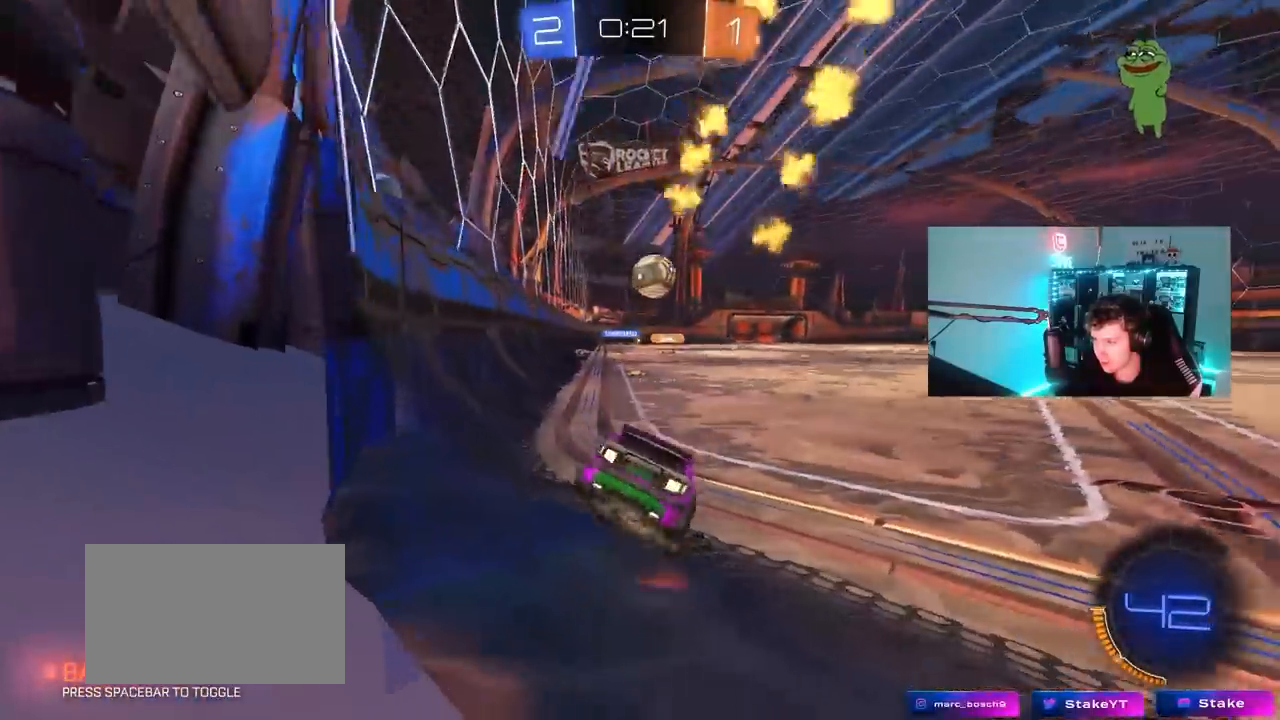
{"keys": [], "mouse": ["left", "right"], "mouse_move": "still", "events": [[167, "w", "up"], [217, "mouse_right", "down"], [267, "a", "down"], [267, "s", "down"], [317, "a", "up"], [317, "d", "down"], [317, "mouse_left", "down"], [450, "d", "up"], [450, "mouse_right", "up"], [450, "s", "up"], [500, "mouse_right", "down"]]}
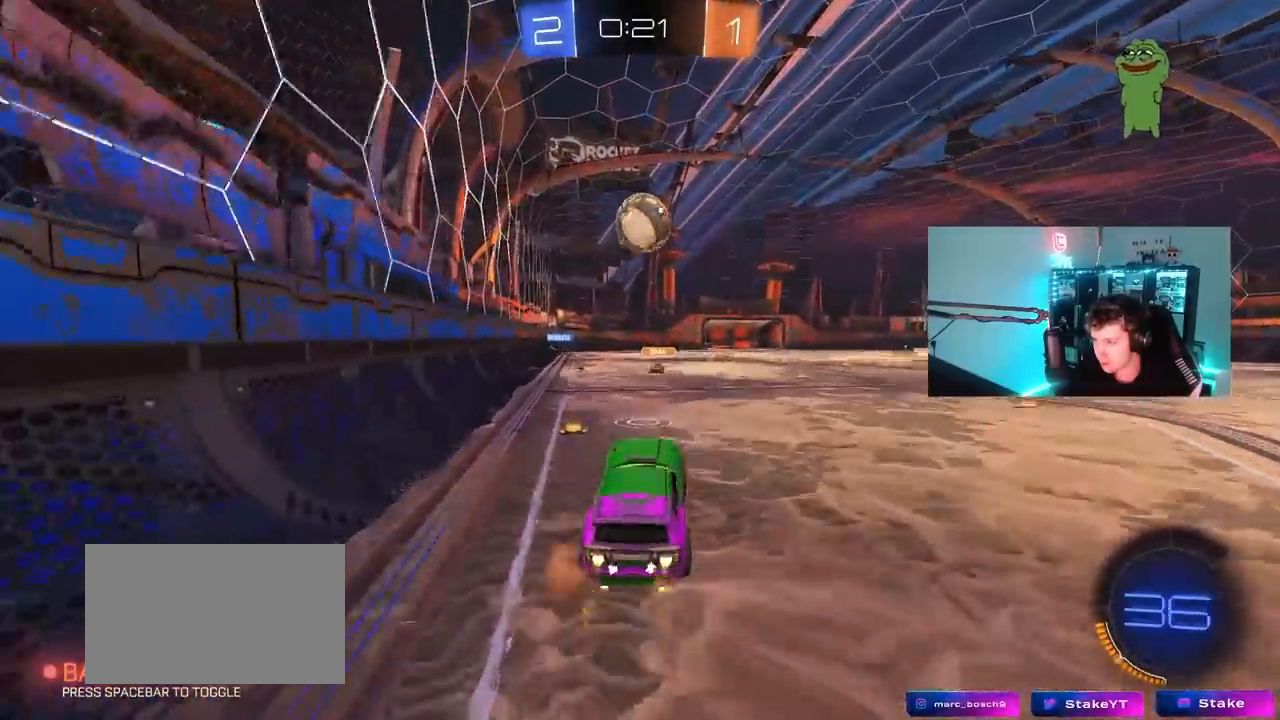
{"keys": ["a", "w"], "mouse": ["left"], "mouse_move": "still", "events": [[50, "d", "down"], [183, "d", "up"], [183, "mouse_right", "up"], [283, "d", "down"], [333, "a", "down"], [333, "d", "up"], [333, "w", "down"], [417, "d", "down"], [467, "d", "up"]]}
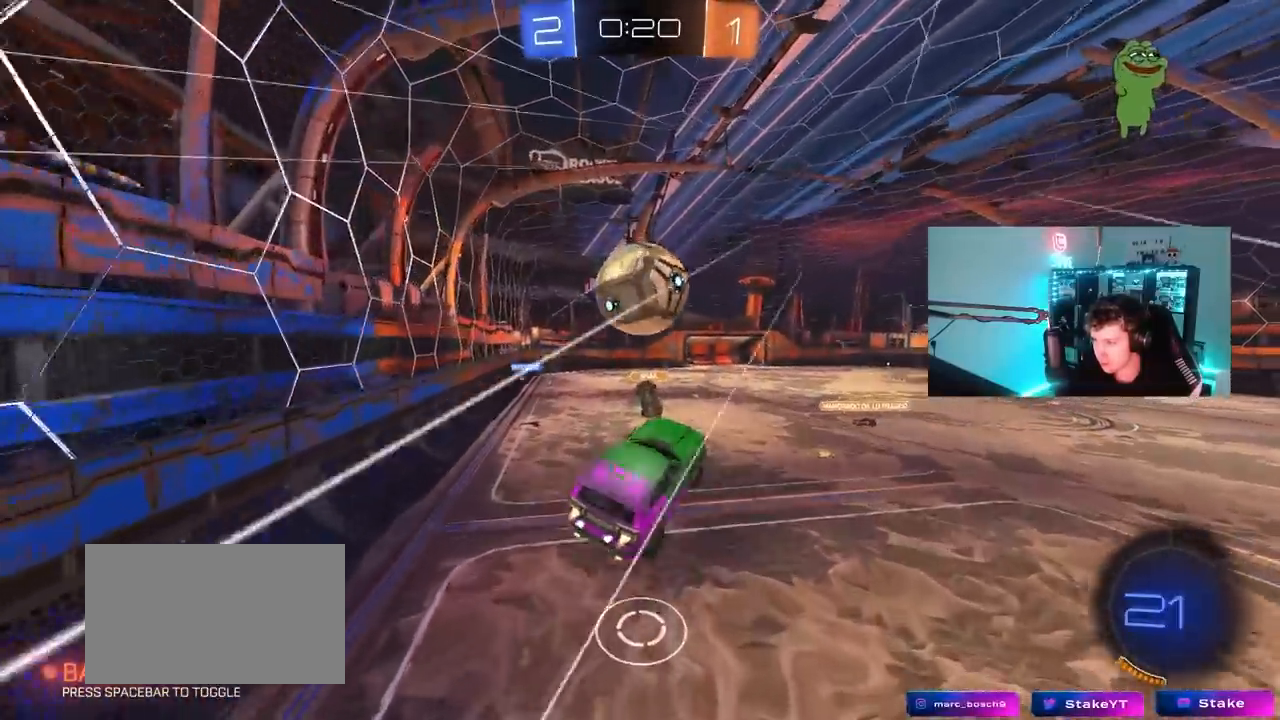
{"keys": ["a", "shift"], "mouse": [], "mouse_move": "still", "events": [[17, "w", "up"], [150, "s", "down"], [250, "s", "up"], [350, "shift", "down"], [383, "mouse_left", "up"]]}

==================================================

# Try it
Send back the data above word for word, with the pictures left out.

# Answer to the problem
{"keys": [], "mouse": ["left", "right"], "mouse_move": "still", "events": [[167, "w", "up"], [217, "mouse_right", "down"], [267, "a", "down"], [267, "s", "down"], [317, "a", "up"], [317, "d", "down"], [317, "mouse_left", "down"], [450, "d", "up"], [450, "mouse_right", "up"], [450, "s", "up"], [500, "mouse_right", "down"]]}
{"keys": ["a", "w"], "mouse": ["left"], "mouse_move": "still", "events": [[50, "d", "down"], [183, "d", "up"], [183, "mouse_right", "up"], [283, "d", "down"], [333, "a", "down"], [333, "d", "up"], [333, "w", "down"], [417, "d", "down"], [467, "d", "up"]]}
{"keys": ["a", "shift"], "mouse": [], "mouse_move": "still", "events": [[17, "w", "up"], [150, "s", "down"], [250, "s", "up"], [350, "shift", "down"], [383, "mouse_left", "up"]]}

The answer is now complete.